----- Exercise data
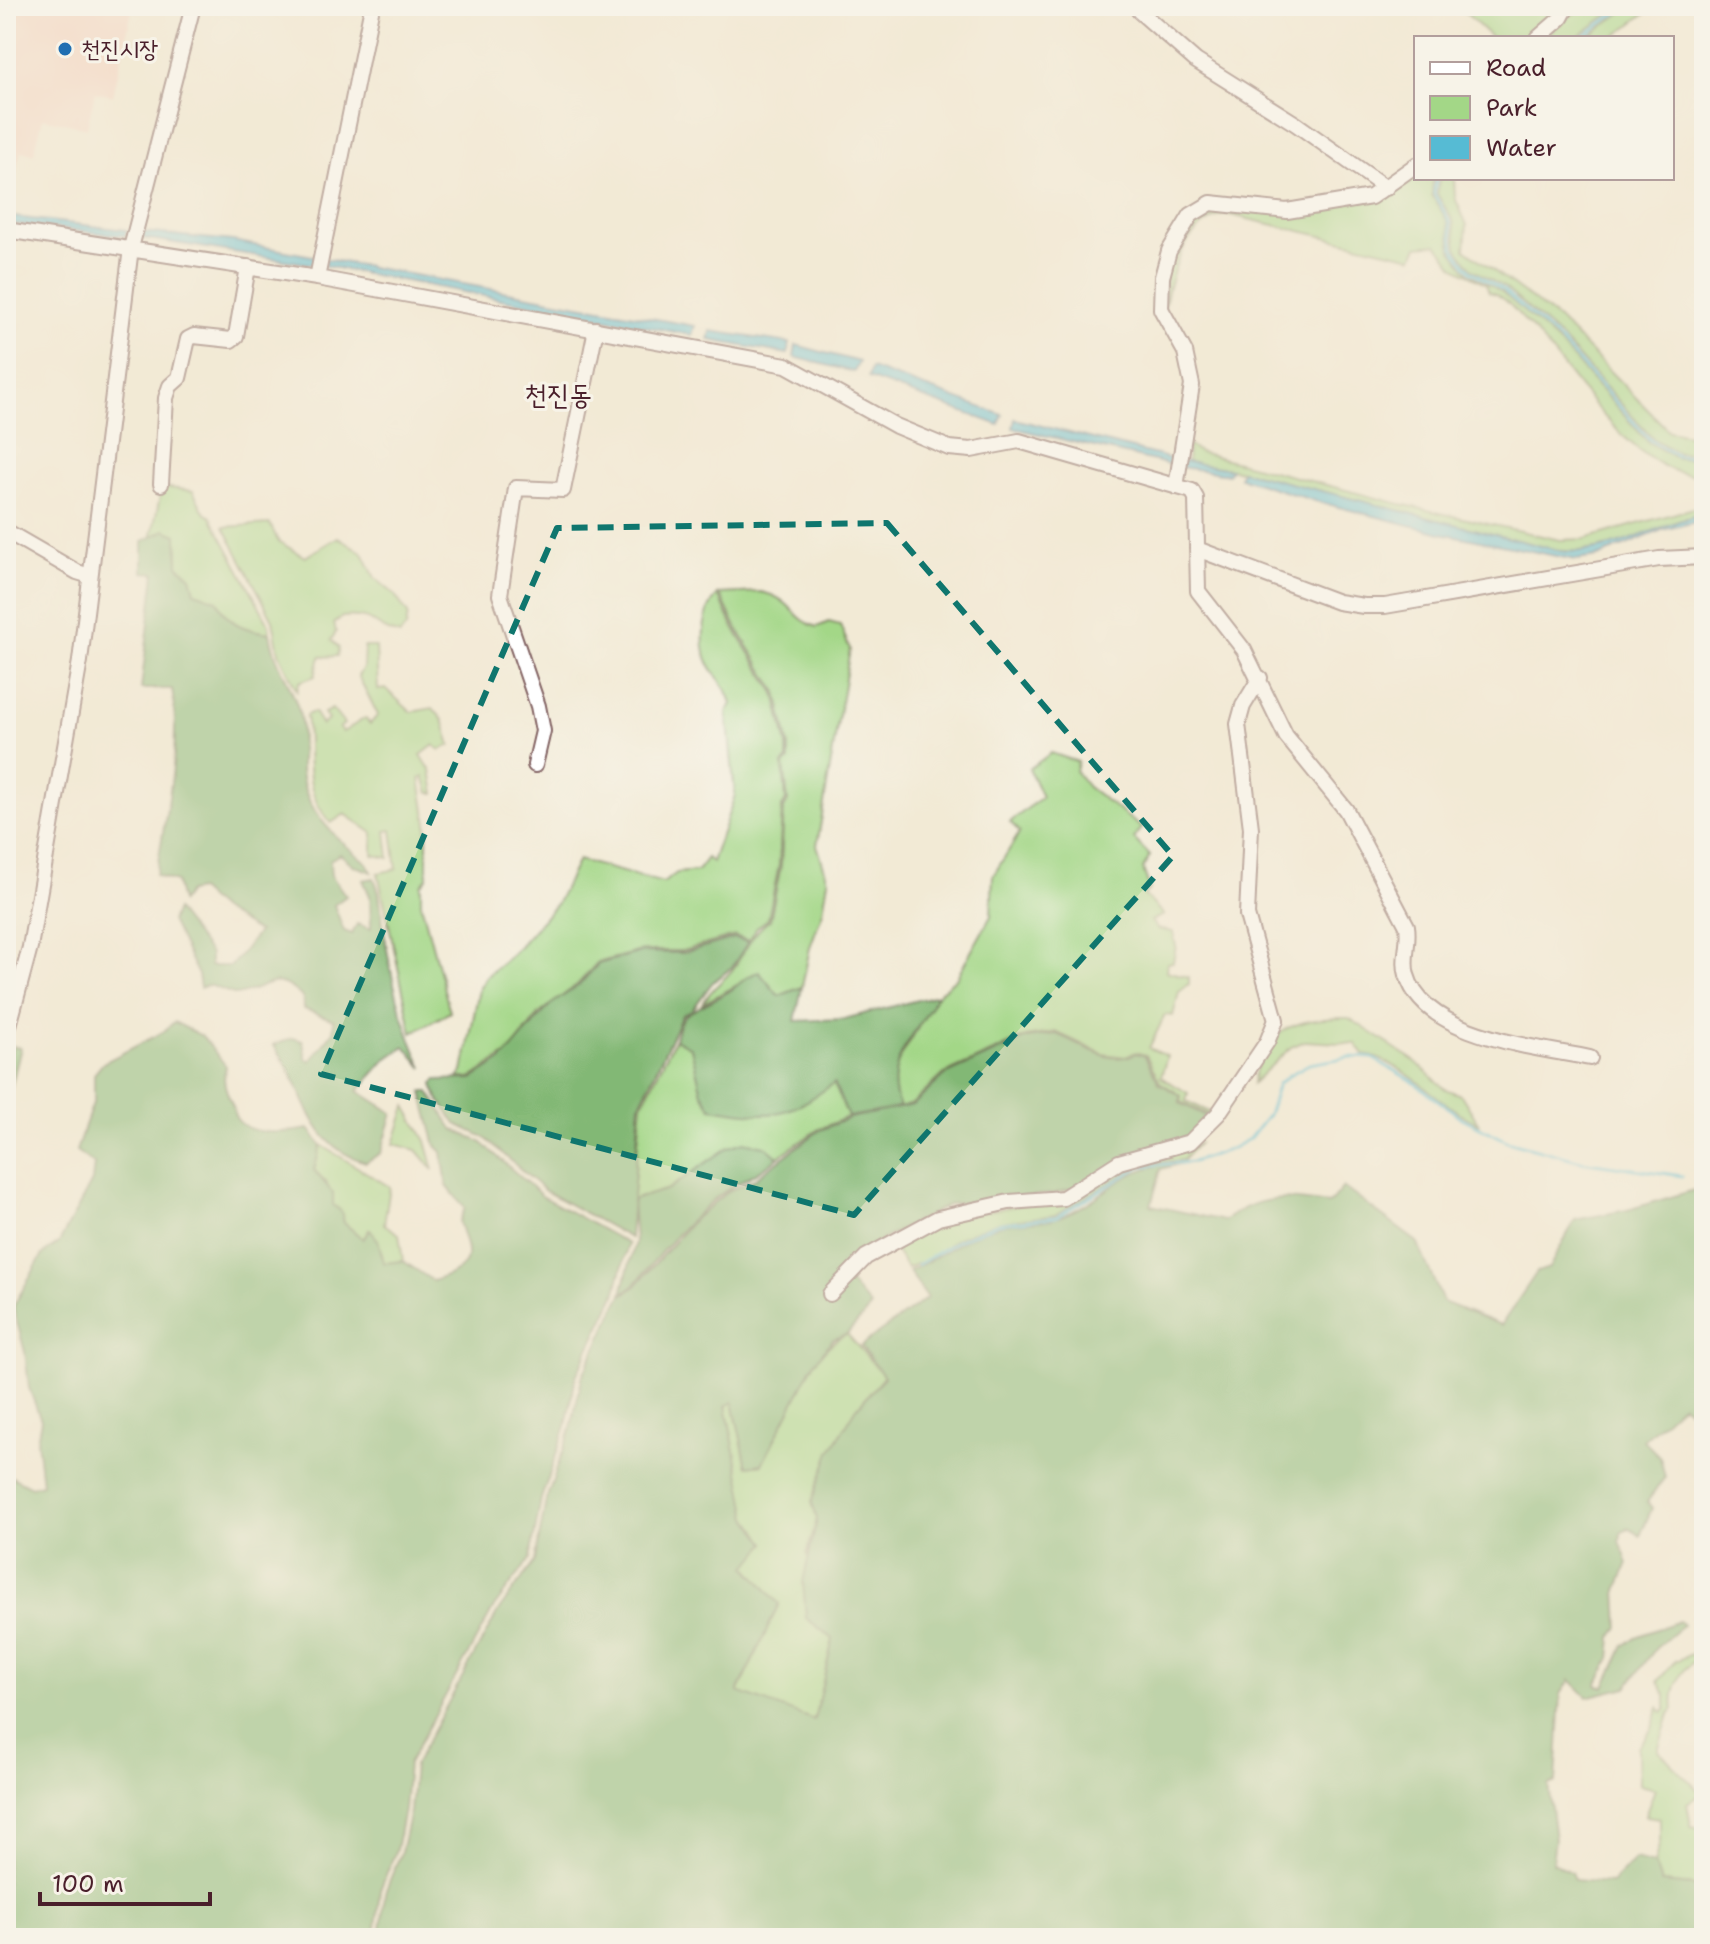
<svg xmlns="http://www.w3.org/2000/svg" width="1710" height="1944" font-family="'Shantell Sans','Poor Story',sans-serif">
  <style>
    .built { fill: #f5d2c2 }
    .green { fill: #a3d787; stroke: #767b59; stroke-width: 2 }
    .forest { fill: #82b874; stroke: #666c50; stroke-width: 2 }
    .water { fill: #56bbd4; stroke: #506d80; stroke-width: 2 }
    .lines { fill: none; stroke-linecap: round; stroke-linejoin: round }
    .stream { stroke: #56bbd4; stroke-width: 3 }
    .minor-casing { stroke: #856666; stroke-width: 18 }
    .minor { stroke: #fff; stroke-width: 14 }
    .marked { fill: none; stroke: #0f766e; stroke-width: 6; stroke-dasharray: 16 10; stroke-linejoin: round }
    .poi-dot { fill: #1f6fb2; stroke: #f7f3e8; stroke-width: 3 }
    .labels { text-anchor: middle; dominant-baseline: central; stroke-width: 6; stroke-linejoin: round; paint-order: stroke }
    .poi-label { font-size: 24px; fill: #4a1f2b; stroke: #f7f3e8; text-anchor: start }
    .quarter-label { font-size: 28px; fill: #4a1f2b; stroke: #f7f3e8 }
  </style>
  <rect width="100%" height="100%" fill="#f7f3e8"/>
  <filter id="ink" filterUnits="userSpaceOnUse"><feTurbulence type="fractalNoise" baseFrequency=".0125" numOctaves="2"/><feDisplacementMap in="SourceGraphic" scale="16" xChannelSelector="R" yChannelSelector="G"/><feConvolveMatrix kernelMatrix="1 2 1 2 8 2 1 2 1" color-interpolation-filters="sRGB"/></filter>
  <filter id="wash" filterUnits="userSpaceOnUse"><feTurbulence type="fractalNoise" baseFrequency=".006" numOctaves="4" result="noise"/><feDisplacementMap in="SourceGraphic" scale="32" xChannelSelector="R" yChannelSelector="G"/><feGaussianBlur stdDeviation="1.8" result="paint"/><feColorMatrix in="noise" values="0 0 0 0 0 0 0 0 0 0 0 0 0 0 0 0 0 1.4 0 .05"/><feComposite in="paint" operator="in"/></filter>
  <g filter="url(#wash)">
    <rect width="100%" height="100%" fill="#f2ead5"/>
    <path class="built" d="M 6,6 L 133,6 L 113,96 L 95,92 L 87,128 L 43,118 L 34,154 L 21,151 L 15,175 L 6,174 Z"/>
    <path class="green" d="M 1458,6 L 1550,6 L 1556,18 L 1529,38 L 1492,38 Z
      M 1591,6 L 1621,6 L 1576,38 L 1543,38 L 1572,14 Z
      M 1630,6 L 1655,6 L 1613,38 L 1586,38 Z
      M 1416,170 L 1416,178 L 1433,178 L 1432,195 L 1448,222 L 1452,250 L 1469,273 L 1502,292 L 1558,342 L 1648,442 L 1676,458 L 1704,460 L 1704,475 C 1635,482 1567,363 1523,319 C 1513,309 1504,295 1489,292 L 1486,284 L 1454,266 L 1437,244 L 1418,246 L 1413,257 L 1226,214 C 1183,225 1172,271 1164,309 L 1167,264 L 1201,210 L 1256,211 L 1372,200 Z
      M 1439,178 L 1454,178 L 1455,198 L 1467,225 L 1465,249 L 1558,319 L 1669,431 L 1704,438 L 1704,455 L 1678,453 L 1652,438 L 1561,338 L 1505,288 L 1472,269 L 1457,248 L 1453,221 L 1437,194 Z
      M 1188,445 L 1199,452 L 1400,504 L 1560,540 L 1585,539 L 1704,505 L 1704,513 C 1656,525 1611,556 1561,551 L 1242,471 L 1187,462 Z
      M 162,487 L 193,491 L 204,512 L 211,517 L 268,622 L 270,633 C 245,630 227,624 217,600 L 195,592 L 191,577 L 178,565 L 178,548 L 151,539 Z
      M 270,524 L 278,541 L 305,557 L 338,537 L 363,553 L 375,578 L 394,594 L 408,614 L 406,627 L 400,635 C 373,629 377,614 342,617 L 334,623 L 336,632 L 331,640 L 339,648 L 337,656 L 320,657 L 315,676 L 299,682 L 297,691 L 279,653 L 273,620 L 224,527 Z
      M 761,592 C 794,599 791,619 817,627 L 829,622 L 840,625 L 850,649 L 817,845 L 828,880 L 823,911 L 810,947 L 802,987 L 779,996 L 737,985 L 702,1004 C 713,985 727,979 735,966 C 746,949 753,932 770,920 L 781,865 L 784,808 L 788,801 L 784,765 L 789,760 L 789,746 L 777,692 L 736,627 L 720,594 Z
      M 718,595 L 734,628 L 775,693 L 787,746 L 787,759 L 783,765 L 786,800 L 782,807 L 779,865 L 768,919 L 756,928 L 749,941 L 735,936 L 682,951 L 641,951 L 597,963 L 578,984 L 539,1014 L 510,1052 L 471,1078 L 458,1078 L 463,1072 L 479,989 L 487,976 L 513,953 L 557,903 L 578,860 L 663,883 L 677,873 L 697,871 L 707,858 L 712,862 L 735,795 L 727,712 L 732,704 C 728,686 714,676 707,660 C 700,641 704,608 718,595 Z
      M 364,647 L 376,647 L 378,690 L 386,689 L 411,712 L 433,708 L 443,720 L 451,745 L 440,750 L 434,745 L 421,755 L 431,771 L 435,793 L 429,793 L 424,777 L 420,779 L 427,823 L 427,878 L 421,885 L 421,903 L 450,1012 L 412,1033 L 378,873 L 397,869 L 392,830 L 386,831 L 389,858 L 373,855 L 373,833 L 345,814 L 331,823 C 300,790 312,755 306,715 L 314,712 L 322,725 L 328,720 L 324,713 L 332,709 L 344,724 L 339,728 L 343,732 L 365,718 L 370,724 L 378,715 L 358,676 L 363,668 Z
      M 1051,753 L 1078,762 L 1076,772 L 1088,787 L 1142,828 L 1134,839 L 1150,856 L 1143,869 L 1150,889 L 1144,895 L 1164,915 L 1151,921 L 1157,929 L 1173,932 L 1176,946 L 1173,962 L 1167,963 L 1166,971 L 1189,977 L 1189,984 L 1179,992 L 1173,1016 L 1165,1015 L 1149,1048 L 1167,1056 L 1161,1077 L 1188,1093 L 1186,1101 L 1212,1113 L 1209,1115 L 1181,1102 L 1181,1095 L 1160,1082 L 1146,1055 L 1135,1052 L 1126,1057 L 1103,1054 L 1056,1032 L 1026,1037 L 944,1074 L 912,1104 L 900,1108 L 891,1087 L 898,1062 L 937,995 L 957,977 L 991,916 L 993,876 L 1020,832 L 1010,822 L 1042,797 L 1029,769 Z
      M 1349,1018 L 1416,1062 L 1445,1089 L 1461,1095 L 1479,1124 C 1441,1107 1403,1060 1364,1055 L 1356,1044 L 1305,1041 L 1291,1047 L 1253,1083 C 1262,1028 1299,1017 1349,1018 Z
      M 675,1039 L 691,1048 L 702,1093 L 712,1108 L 764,1114 L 834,1083 L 848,1117 L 819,1129 L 778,1157 C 735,1121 707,1170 669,1189 C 658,1194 644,1196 632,1200 L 642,1104 Z
      M 406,1106 L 426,1141 L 434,1170 L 417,1150 L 394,1144 Z
      M 1198,1144 L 1183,1160 L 1141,1164 L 1055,1215 L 996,1223 L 956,1239 L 931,1258 L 907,1268 L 892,1246 L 948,1218 L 1077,1195 L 1130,1165 Z
      M 321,1145 L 390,1187 L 384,1224 L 399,1234 L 403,1261 L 384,1263 L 378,1240 L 369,1230 L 363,1239 L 344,1223 L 341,1211 L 333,1205 L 326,1182 L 314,1170 Z
      M 847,1334 L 884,1376 L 856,1409 L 831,1452 L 812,1501 L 817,1519 L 807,1554 L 833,1639 L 814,1720 L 738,1693 L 779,1604 L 747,1566 L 766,1543 L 748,1518 L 726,1406 L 733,1402 L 747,1466 L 762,1464 C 777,1429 811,1347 847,1334 Z
      M 1704,1642 L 1704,1658 C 1683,1662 1671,1687 1674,1709 L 1669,1715 L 1658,1750 L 1702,1794 L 1687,1803 L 1691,1827 L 1701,1829 L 1704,1826 L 1704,1887 L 1661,1883 L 1654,1864 L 1660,1842 L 1660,1818 L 1645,1816 L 1655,1789 L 1639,1785 L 1638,1748 L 1652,1728 L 1659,1707 L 1662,1712 L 1666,1709 L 1666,1696 L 1658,1681 L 1675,1661 L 1694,1653 Z"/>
    <path class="forest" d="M 165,530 L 177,535 L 178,565 L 191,577 L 195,592 L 217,600 C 226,624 245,630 270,633 C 274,662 290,682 298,708 C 304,726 301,746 301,764 C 300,807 336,839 367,863 L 372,872 L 355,866 L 340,854 L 330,860 L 331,875 L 346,896 L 334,905 L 344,931 L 352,934 L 357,924 L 371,929 L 370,896 L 363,880 L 374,878 L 379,892 C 386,953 396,1012 423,1068 L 405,1046 L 385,1060 L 358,1091 L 393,1113 L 381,1153 L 366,1162 C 304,1145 308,1087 273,1045 L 293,1038 L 303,1041 L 306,1058 L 310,1061 L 333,1032 L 334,1020 L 304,1009 L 303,998 C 273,968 268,990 236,995 L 209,985 L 200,988 L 198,975 L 171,921 L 176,910 L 210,954 L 210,966 L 231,966 L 258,932 L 221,910 L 199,890 L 188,892 L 181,902 L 176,882 L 156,875 C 165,813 182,752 172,689 L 141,689 L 155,573 L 143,572 L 143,541 Z
      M 735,938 L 748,942 L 732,967 L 712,983 L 692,1010 L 682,1015 L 640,1104 L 630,1238 L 545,1191 L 484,1137 L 456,1124 L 439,1100 L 433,1085 L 436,1080 L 472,1079 L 502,1060 L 550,1005 L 579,985 L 598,964 L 641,952 L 683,953 Z
      M 759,972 L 779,996 L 802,987 L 795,1021 L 844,1019 L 937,995 C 918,1035 880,1061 900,1108 L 848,1117 L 834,1083 C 785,1119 772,1118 712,1108 L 702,1093 L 691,1048 L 675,1039 C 677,1031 679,1020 686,1015 C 699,1006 713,1001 726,993 C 739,986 745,975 759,972 Z
      M 174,1022 L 202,1036 L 226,1066 C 222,1080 225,1088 231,1102 C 234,1107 233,1114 237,1119 C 250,1138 291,1132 309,1129 L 321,1145 L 314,1170 L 333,1193 L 333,1205 L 341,1211 L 344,1223 L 363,1239 L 370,1230 L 378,1240 L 384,1263 L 403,1261 L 433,1281 C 475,1266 471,1260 459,1222 L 465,1208 L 447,1186 L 442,1152 L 436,1146 L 422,1092 L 429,1092 L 453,1129 L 481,1142 L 542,1196 L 628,1244 L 615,1295 L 576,1376 L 566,1426 L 541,1499 L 530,1559 L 494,1607 L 408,1764 L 404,1810 L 396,1850 L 380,1890 L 375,1938 L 6,1938 L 6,1474 L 31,1487 L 42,1484 L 37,1440 L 41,1420 L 29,1388 L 25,1352 L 13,1307 L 43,1254 L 59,1243 L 92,1181 L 94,1164 L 76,1151 L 94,1100 L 94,1074 L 103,1063 L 163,1032 Z
      M 1056,1034 C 1080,1042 1109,1068 1136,1053 L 1145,1056 L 1159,1083 L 1180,1095 L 1180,1103 L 1208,1117 L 1188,1136 L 1074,1188 L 1053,1194 L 950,1204 L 885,1238 L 863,1255 L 848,1281 L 871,1307 L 847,1334 L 833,1339 L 813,1365 L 762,1464 L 747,1466 L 733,1402 L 726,1406 L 748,1518 L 766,1543 L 747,1567 L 779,1604 L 738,1692 L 814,1720 L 833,1639 L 806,1618 L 803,1582 L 817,1519 L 812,1502 L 830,1452 L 856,1409 L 884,1377 L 861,1346 L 927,1298 L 909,1271 C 939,1258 965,1235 997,1226 C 1017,1220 1040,1224 1059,1217 C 1111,1198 1117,1165 1181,1163 L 1161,1169 L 1151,1205 L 1224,1221 C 1260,1193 1287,1198 1329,1204 L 1343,1187 L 1417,1242 L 1443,1302 L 1501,1325 L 1537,1272 L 1549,1268 L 1575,1220 L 1627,1210 L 1704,1187 L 1704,1424 L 1682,1404 L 1643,1440 L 1660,1457 L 1665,1477 L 1647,1502 L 1652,1508 L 1640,1536 L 1629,1528 L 1621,1533 L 1620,1541 L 1628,1564 L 1617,1590 L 1619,1627 L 1612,1638 L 1610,1659 L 1597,1685 L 1605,1687 L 1624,1646 L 1636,1637 L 1679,1621 L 1683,1625 L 1656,1648 L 1627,1687 L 1587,1697 L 1570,1680 L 1561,1694 L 1556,1782 L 1548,1785 L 1555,1839 L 1552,1863 L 1571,1872 L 1574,1880 L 1611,1883 L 1635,1859 L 1654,1864 L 1661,1883 L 1704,1887 L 1704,1938 L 380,1938 L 385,1892 L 401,1852 L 410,1811 L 414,1765 L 499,1610 L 535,1561 L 546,1500 L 571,1428 L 582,1377 L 621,1296 L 634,1288 L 693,1220 L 728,1191 L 753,1180 L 820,1130 L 849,1118 L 913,1105 L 945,1075 L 1027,1038 Z
      M 12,1046 L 21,1048 L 6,1107 L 6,1068 Z
      M 744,1142 L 765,1146 L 778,1157 C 760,1174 744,1178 725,1191 C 691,1215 659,1254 633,1287 L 622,1293 L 635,1242 L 632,1200 L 668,1189 L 729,1147 Z"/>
    <path class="water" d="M 6,216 L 127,230 L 125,236 L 6,223 Z
      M 143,232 L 233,241 L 318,257 L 316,265 L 142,238 Z
      M 326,259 L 695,326 L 692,335 L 325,266 Z
      M 711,331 L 790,343 L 788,354 L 709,340 Z
      M 796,345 L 859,362 L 854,372 L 794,357 Z
      M 871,368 L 1003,415 L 999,425 L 868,378 Z
      M 1015,419 L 1176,460 L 1231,469 L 1228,474 L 1180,467 L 1013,428 Z
      M 1242,471 L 1561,551 C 1611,556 1657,525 1704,513 L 1704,520 L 1662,530 L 1598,557 L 1576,560 L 1441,533 L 1315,501 L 1239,477 Z"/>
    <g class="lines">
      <path class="stream" d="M 1581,38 L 1626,6
        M 1436,178 L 1434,194 L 1450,222 L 1454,249 L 1471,271 L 1503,290 L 1559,340 L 1650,440 L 1677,456 L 1704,458
        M 917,1265 L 957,1241 L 996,1224 L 1056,1217 L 1141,1166 L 1193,1162 L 1231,1149 L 1249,1139 L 1268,1115 L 1278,1084 L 1289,1075 L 1309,1064 L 1350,1057 L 1372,1058 L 1412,1081 L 1462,1118 L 1507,1141 L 1581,1161 L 1682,1176"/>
    </g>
  </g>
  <g filter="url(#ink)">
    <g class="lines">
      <defs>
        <path id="minor" d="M 1139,11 L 1196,61 L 1296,124 L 1386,188
          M 1538,38 L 1561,18 L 1567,7
          M 6,230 L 317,278 L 786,365 L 896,426 L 949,448 L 971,450 L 1019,441 L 1192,491 L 1196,498 L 1198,591 L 1244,650 L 1286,736 L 1346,810 L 1407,926 C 1410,943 1402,959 1407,975 C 1424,1037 1537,1047 1590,1058
          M 317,278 L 372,6
          M 161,484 L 166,398 L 170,386 L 179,378 L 188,339 L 194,336 L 231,340 L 236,336 L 248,267
          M 1176,487 L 1192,385 L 1185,352 L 1161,309 L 1162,277 L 1169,251 L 1191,215 L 1211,203 L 1287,211 L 1371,197 L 1416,165
          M 6,531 L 77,572 L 90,576
          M 1197,549 L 1338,602 L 1364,606 L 1385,606 L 1659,559 L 1704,557
          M 535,765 L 543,731 L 538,706 L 500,595 L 516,488 L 563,490 L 596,329
          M 6,1037 L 30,947 L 80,661 L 131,248 L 193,6
          M 830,1294 L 866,1257 L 938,1218 L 1009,1202 L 1063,1198 L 1119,1162 L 1190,1142 L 1218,1114 L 1267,1042 L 1276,1020 L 1247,915 L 1251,828 L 1238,724 L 1243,706 L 1260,678"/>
      </defs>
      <use href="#minor" class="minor-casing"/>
      <use href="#minor" class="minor"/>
    </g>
  </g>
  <path d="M0 0H1710V1944H0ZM 887,523 L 1173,856 L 854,1215 L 321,1074 L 557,528 Z" fill="#f2ead5" fill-opacity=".55" fill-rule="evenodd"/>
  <path class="marked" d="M 887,523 L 1173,856 L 854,1215 L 321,1074 L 557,528 Z"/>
  <circle class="poi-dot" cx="65" cy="49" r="8"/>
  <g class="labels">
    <g class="poi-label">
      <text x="81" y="49">천진시장</text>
    </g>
    <g class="quarter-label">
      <text x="558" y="394">천진동</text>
    </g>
  </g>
  <rect width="1710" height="1944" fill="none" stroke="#f7f3e8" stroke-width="32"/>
  <rect x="1414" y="36" width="260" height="144" fill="#f7f3e8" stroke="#b29e9c" stroke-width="2"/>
  <rect x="1430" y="62" width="40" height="12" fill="#ffffff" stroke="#b29e9c" stroke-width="2"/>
  <text x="1486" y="76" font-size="24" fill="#4a1f2b">Road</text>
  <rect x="1430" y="96" width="40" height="24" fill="#a3d787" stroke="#b29e9c" stroke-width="2"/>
  <text x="1486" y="116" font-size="24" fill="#4a1f2b">Park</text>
  <rect x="1430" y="136" width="40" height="24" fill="#56bbd4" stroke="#b29e9c" stroke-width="2"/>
  <text x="1486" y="156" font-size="24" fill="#4a1f2b">Water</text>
  <path d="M40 1892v12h170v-12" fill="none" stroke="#4a1f2b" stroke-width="4"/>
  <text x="52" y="1892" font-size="24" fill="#4a1f2b" stroke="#f7f3e8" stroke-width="6" paint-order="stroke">100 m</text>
</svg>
----------
• **Problem statement**
Return a word-for-word copy of the lines above from the one holding "#fff; stroke-width: 14" through the one holding "#1f6fb2; stroke: #f7f3e8;", with both of them included and nothing besides.

• **Solution to the exercise**
    .minor { stroke: #fff; stroke-width: 14 }
    .marked { fill: none; stroke: #0f766e; stroke-width: 6; stroke-dasharray: 16 10; stroke-linejoin: round }
    .poi-dot { fill: #1f6fb2; stroke: #f7f3e8; stroke-width: 3 }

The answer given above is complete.